For Shakar, the garment is intimately connected to a sense of freedom. There’s the physical kind, of course. “When you have no seams or arm holes or—you know—pants, you’re dealing with a feeling of freedom,” he says. But there’s also an emotional component. “You immediately put the garment on and you feel more free and loose.” Shakar grew up in California, and lived in Baghdad for about a year and a half when he was twelve. “That was the first time I realized I was gay and I realized I was in a place where that was unacceptable,” he says. There, after finding one of his sketchbooks filled with costumed female figures, an aunt encouraged him to take up fashion design. She’d studied fashion in London and soon hauled out the dress forms and fabrics from her attic, teaching him how to pattern and drape. “I’m a very strong advocate for the freedoms that I have in this country that I wouldn’t have if I had been born in Baghdad,” he says. “So it kind of came full circle, the fact that I’m a Middle Eastern gay man designing caftans for all types of people that may not be accepted in certain other parts of the world.”

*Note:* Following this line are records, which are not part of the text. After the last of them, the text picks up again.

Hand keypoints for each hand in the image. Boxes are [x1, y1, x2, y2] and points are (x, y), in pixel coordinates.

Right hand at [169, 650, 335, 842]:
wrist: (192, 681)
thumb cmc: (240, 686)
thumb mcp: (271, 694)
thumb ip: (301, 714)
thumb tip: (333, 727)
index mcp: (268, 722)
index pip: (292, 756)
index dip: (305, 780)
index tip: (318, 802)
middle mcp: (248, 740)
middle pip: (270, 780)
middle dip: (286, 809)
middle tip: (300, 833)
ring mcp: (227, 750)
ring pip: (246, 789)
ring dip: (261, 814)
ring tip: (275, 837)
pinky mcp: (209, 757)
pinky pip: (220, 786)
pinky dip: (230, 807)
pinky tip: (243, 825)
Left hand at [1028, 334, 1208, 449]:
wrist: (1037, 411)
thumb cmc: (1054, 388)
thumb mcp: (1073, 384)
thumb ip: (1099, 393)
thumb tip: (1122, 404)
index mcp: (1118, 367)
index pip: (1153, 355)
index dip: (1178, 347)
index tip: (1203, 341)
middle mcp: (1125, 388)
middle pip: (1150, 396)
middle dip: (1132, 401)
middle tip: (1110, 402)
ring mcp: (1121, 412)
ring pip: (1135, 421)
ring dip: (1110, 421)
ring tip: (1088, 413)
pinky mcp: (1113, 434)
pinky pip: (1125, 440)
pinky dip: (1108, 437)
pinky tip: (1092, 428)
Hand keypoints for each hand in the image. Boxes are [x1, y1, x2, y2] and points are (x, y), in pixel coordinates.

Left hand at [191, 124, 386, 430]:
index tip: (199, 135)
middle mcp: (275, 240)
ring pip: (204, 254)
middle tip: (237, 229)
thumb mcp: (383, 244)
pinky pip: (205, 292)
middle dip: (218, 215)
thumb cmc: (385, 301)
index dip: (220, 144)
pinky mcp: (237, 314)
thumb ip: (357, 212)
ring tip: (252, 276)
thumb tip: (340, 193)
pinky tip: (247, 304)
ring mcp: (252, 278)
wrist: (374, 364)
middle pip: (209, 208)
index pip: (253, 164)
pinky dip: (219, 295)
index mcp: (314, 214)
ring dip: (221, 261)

Now Shakar is working on swimwear, caftan-cut button-downs, and a new Valentine’s Day collaboration with television personality Ross Matthews. Monica Patel-Cohn of Two and Randall Bachner of Marrakshi Life, meanwhile, are both looking forward to the return of retail shopping, and leisure travel. A caftan worn at home is great. But one worn on a sun-dappled balcony during cocktail hour? That’s the caftan’s highest purpose.